What comprised that experience?  It was a recipe for toxic stress: RGIII’s parents were both deployed by the military.  Young Robert went to live with a network of relatives in New Orleans where he was frequently shuttled from one uncle to another aunt – but where he had the advantage of a large, intact loving family.

But rather than focusing on the buffering that this family was able to provide to protect the developing child, the “story” is all about how stress does the body good:

“How much of [Robert’s] adaptability stems from those 14 months in New Orleans while his parents were overseas, when he and his sisters lived in four different houses, with four different sets of relatives, changing schools with each move?,” the writer asks.

The real question should go more like this:

“How much of Robert’s positive development stems from the fact that he had a strong network of experienced, caring adults to buffer the effects of disruptions in school, housing and home?”

Family dislocation, school turnover, disruptions in housing – these are the very things that break that “serve and return” process that builds healthy brain architecture: predictable, reliable, knowledgeable interactions with caring adults in one’s environment.
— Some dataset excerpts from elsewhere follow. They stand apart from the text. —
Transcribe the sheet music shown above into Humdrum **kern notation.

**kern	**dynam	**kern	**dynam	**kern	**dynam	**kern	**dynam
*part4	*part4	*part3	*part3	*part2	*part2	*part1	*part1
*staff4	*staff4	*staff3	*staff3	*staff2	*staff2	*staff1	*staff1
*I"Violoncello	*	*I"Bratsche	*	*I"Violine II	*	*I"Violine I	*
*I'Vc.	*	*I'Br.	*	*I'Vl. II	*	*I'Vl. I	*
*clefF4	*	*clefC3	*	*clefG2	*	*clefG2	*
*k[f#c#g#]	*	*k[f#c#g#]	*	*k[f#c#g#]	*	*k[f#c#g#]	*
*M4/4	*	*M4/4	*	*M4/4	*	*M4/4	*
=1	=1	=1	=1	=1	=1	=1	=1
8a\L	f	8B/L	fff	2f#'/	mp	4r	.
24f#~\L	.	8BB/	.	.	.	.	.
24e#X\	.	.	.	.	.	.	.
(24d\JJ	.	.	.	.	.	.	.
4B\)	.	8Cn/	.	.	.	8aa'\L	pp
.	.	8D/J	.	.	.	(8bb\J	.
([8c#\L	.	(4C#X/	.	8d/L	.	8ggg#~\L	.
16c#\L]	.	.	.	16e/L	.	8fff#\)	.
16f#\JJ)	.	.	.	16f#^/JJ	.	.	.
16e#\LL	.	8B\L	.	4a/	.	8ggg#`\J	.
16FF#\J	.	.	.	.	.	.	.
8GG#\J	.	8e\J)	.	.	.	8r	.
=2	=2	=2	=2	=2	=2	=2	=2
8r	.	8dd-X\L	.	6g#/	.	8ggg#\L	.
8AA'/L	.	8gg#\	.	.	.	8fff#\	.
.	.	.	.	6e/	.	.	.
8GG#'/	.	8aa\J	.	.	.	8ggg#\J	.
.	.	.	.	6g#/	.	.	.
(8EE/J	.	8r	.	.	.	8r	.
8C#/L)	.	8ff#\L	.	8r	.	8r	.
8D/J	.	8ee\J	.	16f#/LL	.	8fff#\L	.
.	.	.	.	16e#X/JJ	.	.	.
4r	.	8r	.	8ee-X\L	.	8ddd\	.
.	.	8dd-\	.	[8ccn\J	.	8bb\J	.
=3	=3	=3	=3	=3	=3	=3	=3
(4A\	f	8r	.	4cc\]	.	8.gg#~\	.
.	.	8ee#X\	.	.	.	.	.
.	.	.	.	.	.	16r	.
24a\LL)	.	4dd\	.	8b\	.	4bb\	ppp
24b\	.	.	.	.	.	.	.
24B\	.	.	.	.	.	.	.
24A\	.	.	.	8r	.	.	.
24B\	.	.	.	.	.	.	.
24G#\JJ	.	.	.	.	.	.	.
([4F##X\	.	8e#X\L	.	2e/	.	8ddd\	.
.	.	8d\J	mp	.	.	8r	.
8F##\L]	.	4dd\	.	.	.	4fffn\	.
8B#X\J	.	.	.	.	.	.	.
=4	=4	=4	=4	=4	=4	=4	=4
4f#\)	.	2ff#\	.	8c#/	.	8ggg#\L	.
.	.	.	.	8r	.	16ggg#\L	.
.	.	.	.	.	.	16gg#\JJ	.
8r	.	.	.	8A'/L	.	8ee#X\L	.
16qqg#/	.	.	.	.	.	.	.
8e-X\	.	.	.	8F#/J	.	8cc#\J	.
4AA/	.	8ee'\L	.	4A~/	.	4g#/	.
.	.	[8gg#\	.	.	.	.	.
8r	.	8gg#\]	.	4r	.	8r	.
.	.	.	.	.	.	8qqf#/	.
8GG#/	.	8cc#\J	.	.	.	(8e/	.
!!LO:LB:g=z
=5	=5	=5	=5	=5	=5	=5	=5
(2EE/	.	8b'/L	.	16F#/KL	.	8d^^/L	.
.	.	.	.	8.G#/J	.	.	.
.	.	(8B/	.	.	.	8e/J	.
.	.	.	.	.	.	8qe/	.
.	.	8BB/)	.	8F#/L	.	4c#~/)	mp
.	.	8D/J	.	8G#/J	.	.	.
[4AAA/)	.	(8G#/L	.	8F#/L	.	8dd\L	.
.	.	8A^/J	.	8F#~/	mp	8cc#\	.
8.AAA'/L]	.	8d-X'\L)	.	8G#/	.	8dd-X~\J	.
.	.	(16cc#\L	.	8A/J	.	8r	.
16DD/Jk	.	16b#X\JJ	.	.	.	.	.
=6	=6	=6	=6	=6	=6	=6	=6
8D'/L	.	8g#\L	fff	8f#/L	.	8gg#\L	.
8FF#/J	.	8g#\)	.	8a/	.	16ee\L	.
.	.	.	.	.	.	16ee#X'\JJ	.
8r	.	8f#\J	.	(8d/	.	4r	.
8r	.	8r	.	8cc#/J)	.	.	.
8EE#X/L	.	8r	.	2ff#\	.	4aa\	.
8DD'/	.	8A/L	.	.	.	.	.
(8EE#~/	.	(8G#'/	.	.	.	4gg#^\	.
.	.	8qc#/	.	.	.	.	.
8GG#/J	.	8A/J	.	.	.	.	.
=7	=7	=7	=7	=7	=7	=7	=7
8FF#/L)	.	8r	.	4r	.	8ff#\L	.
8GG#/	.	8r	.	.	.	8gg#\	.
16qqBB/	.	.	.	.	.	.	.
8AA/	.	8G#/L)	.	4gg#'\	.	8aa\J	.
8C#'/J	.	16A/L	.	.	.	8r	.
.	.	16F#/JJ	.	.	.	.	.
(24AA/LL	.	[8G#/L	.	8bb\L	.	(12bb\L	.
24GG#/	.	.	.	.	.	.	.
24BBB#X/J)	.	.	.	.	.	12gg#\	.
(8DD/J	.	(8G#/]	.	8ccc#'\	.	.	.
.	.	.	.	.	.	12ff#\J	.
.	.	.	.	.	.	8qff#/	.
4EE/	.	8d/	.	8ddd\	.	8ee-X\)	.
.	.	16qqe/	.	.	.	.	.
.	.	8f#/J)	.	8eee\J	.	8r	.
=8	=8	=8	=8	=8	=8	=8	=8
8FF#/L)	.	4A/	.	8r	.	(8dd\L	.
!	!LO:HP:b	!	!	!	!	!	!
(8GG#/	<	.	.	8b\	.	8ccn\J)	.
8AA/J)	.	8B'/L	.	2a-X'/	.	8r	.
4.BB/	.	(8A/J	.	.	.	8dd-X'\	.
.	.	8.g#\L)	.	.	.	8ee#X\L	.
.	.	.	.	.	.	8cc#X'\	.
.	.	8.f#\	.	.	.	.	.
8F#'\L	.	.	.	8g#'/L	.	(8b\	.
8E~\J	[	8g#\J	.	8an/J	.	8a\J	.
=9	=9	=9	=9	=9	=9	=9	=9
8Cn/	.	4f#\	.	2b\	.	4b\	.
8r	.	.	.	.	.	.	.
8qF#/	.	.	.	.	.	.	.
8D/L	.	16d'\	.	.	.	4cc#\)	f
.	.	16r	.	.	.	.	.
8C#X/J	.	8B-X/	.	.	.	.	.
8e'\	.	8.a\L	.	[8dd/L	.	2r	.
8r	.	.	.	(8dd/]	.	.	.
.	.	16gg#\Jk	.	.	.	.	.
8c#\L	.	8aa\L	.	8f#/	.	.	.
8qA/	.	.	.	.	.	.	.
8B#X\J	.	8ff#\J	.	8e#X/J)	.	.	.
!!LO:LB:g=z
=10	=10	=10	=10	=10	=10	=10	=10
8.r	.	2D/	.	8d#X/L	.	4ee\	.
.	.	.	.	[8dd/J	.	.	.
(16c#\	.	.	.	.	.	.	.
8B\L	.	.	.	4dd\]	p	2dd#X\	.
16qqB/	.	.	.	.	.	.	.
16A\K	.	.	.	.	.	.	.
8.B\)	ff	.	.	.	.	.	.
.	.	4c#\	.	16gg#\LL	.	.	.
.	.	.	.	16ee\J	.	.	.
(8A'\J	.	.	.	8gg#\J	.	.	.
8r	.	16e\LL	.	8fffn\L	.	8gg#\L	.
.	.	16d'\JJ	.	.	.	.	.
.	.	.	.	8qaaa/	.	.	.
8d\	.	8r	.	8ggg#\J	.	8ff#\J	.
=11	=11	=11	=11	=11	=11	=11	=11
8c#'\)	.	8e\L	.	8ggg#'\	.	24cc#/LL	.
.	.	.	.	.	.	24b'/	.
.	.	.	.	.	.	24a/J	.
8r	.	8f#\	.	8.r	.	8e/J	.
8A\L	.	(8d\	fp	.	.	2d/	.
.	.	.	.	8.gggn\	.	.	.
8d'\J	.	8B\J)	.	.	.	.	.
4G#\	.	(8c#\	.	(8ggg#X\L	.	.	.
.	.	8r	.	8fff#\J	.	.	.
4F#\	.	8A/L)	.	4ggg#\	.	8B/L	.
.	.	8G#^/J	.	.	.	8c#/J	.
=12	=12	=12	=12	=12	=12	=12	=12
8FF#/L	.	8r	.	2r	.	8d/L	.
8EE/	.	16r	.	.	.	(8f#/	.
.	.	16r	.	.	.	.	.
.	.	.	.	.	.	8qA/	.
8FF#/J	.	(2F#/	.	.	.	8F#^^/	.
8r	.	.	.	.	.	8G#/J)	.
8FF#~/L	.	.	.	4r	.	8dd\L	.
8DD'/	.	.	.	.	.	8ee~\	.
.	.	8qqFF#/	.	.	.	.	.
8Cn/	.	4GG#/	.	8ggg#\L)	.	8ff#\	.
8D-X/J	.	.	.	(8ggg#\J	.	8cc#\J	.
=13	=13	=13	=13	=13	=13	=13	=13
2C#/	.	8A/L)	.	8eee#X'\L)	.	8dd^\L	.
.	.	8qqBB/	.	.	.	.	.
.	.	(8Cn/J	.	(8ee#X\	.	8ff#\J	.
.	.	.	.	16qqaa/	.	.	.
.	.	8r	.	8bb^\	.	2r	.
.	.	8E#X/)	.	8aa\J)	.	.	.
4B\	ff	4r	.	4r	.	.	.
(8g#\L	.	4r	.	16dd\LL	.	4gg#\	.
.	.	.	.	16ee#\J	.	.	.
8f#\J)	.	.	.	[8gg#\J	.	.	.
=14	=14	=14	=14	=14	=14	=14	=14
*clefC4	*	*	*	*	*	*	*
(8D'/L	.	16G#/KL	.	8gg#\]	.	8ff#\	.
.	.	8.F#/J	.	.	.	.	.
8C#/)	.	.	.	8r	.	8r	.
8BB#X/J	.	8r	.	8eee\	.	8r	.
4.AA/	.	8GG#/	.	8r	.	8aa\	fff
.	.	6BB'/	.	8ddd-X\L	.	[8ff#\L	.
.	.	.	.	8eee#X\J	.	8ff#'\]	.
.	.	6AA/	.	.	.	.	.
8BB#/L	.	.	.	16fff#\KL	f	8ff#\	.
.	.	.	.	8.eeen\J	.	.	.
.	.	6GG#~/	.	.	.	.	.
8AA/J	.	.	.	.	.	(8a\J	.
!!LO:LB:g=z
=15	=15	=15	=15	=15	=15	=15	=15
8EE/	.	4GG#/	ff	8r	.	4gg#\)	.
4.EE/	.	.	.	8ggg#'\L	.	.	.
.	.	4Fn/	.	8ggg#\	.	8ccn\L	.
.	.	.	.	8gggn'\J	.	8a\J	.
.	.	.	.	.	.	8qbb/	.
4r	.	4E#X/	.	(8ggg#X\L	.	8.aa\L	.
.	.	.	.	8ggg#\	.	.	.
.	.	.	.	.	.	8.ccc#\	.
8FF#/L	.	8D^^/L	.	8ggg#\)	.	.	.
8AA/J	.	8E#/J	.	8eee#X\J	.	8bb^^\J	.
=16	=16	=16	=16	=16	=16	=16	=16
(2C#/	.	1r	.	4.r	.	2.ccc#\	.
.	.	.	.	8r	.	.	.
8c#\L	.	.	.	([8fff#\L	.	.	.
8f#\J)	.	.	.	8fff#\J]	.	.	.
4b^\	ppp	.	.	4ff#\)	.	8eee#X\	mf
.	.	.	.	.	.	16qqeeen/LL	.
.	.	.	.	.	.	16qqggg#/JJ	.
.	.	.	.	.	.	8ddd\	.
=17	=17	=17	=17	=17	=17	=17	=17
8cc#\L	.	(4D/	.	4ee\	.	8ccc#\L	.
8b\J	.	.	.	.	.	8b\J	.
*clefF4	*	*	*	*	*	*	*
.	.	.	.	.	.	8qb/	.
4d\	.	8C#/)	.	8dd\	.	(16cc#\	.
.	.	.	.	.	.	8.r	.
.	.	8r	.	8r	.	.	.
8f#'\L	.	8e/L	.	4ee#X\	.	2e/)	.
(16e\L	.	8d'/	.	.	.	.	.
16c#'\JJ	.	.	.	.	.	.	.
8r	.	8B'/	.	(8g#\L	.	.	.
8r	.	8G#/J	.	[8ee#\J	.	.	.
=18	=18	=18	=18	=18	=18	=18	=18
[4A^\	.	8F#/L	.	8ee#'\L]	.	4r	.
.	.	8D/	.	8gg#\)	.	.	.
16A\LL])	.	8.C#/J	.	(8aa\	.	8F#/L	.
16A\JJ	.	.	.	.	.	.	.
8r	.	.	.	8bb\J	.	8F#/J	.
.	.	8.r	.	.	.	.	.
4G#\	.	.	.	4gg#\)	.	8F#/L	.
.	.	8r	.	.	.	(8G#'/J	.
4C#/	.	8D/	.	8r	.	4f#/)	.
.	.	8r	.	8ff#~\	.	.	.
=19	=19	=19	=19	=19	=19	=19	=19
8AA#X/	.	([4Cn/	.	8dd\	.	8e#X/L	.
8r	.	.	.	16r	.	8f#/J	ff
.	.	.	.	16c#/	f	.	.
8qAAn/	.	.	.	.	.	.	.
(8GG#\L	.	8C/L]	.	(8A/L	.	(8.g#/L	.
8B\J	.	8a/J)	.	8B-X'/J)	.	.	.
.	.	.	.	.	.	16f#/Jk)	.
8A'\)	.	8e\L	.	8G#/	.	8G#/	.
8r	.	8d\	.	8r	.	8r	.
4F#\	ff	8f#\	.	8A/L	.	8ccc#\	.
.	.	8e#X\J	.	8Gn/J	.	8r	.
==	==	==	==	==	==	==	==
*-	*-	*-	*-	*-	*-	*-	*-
It was that network of aunts and uncles, a grandmother and a vibrant Black neighborhood that turned what could have been toxic stress for this admittedly shy boy into tolerable stress that allowed him to be “all there” when his parents returned and united the family in a new home.

And then there is the second lesson in this article.  RGIII’s experience with the buffering effects of family and friends  would not have been possible just a few years later.  Hurricane Katrina scattered the family like flotsam and jetsam – some relatives bedded down with Robert’s own family in Texas.  Most others moved away, as their houses and assets had been destroyed in the storm.  Picture RGIII without the material and human assets that buffered his dislocation – and you have the recipe for toxic stress.

Why is it important to call out these mistaken cultural models of stress?

Because they stick to us – they undermine our ability to see what keeps children on track for development. When our own heroes are seen as embodying the rule that stress does a body good, we are more likely to perpetuate the behaviors and attitudes that support the “pluck and luck” theory of human development – in both our private and civic lives.  Instead, when we understand RGIII’s real story, we should be doing all we can to make sure those networks of caring adults are there for all children, to catch them when they are left behind, and to put in place the buffers that will ensure we can participate in their later achievements.

So if you are singing a Hail to the Redskins any time soon for acquiring their new stellar quarterback, think what could have been lost to us if Robert’s environment had taken a wrong turn on stress.